Thursday, August 19, 2004

Ode To His Own Boss

Dear Editor;

Today (Feb. 23), the Post Star ran a piece on its publisher, James Marshall. In it, Ken Tingley notes his boss’ rise to power by revealing that Marshall was the son of a guy who owned a paper. In all fairness, his other qualifications include stuffing newspaper inserts, selling advertising and writing obituaries. When Marshall took over, the Post Star crushed its union to increase profits. Tingley refers to this time as “uncomfortable” and relates how the newspaper was dealing with a “legion of labor issues”. Wow, that’s really vital news that is in no way shameless revisionist self-promotion! Thanks so much!

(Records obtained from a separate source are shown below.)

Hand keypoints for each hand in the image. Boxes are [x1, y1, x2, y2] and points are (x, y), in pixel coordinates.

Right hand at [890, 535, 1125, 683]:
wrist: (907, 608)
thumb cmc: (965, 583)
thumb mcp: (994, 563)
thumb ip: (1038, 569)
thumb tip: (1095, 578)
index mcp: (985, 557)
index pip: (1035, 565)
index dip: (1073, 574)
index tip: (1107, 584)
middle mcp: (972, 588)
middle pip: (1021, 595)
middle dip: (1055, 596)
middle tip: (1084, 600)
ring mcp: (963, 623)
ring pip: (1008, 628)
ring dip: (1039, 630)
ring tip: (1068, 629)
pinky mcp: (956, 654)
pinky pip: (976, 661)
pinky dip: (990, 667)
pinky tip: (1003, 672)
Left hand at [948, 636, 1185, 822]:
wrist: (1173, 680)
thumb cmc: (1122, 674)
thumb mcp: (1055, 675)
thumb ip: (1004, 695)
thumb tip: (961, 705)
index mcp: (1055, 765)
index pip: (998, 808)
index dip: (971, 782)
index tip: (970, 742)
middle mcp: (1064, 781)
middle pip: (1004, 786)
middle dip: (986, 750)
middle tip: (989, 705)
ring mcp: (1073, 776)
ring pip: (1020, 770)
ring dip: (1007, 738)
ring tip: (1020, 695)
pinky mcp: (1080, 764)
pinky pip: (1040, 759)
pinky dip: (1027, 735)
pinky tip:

Just what I’ve come to expect from the Post Star.

Back in reality, the centrist, corporate-sponsored democrats have all but selected their candidate, a white, male, ruling class, Ivy-league, frat boy (John Kerry). They want us to jump on board to defeat George W. Bush, the Republicans’ white, male, ruling class, Ivy-League, frat boy.

You would think the American public and the Post Star’s readership might be interested to know if they had any real choices in 2004 (instead of the usual “lesser of two evils” choice). You would think they might be interested in a candidate who wants to repeal NAFTA, shut down corporate loopholes, go after polluters, establish clean elections, get us all health care, repeal the Patriot Act, encourage job growth, fully fund education and end oil supremacy and the nuclear race, wouldn’t you?

Ralph Nader announced on Sunday that he will be making an independent run for president. His candidacy offers Americans a real choice. He is brilliant and straightforward and recognizes that the two major parties are self-serving and virtually identical. His announcement ensures that one candidate representing our best interests will be at the debates.

Is this newsworthy, an actual human being running for president? The Post Star gave “Ode to My Own Boss” 24 column inches and a full color picture on the front page of the local section. Ralph Nader’s announcement was less than three column inches in the Morning Briefing on Page A2. That’s setting your priorities straight, corporate media! If it was your job to make bad editorial decisions and ignore or bury any real news and show preference for fluffy little stories that are completely irrelevant to the bulk of your readership, I’d certainly have to give you 10 out of 10! Great work!

Matt Funiciello

Thursday, August 05, 2004

A Mercenary's Corpse is Worth a Thousand Words

Dear Editor,

A picture says a lot, especially when it is a picture of the charred, hanging body of an American mercenary. Almost 600 American soldiers and somewhere around 10,000 Iraqi civilians are dead (countless thousands of Iraqi military conscripts were also slaughtered but our government will never tell us how many). The Post Star hasn’t printed a single picture of a dead body in relation to this war in an entire year. Not one! You have been “sheltering” us from the awful truth. Why this sudden change of policy?

We are all adversely affected when we see a picture like this. Most of us care about living things and this evidence of what we are capable of doing in our darkest moments is truly awful. What humans have done throughout history in the name of freedom, defense, tyranny, religion, honor (or oil, as in this case) is truly awful. But, it’s not the picture that gives me pause. It’s the letters people wrote complaining that it was inappropriate, disturbing and tasteless. Nonsense. War photos should be on the front page of the paper every single day.

If unthinking people wish to cheer on wars of empire and glorify the murder of innocents and mercenaries alike, they should, at the very least, be forced to see the end result of their ignorance on a daily basis. Unlike the soldiers and civilians they have plunged into Hell with their complicity and cheerleading, the American newspaper reader can simply turn the page. Trying to bully your local paper into self-censorship is a supreme act of cowardice and is patently un-American.

Showing atrocities to those who would glorify them is a great way to end wars (as with Vietnam). In war, children get killed, atrocities are committed and life is arbitrarily ended, every single day. If you can’t accept seeing this in the paper, how can you accept the act of war itself? Many readers have chosen to “kill the messenger". Perhaps, it would be more productive to re-think their own complacency and ignorance and what it has wrought?

War happens because, we, the people, allow it. We are responsible for the man hanging from the bridge. We caused him to be there. Look at the picture. Own up to it. It is the truth and we should not be frightened by it, but learn from it.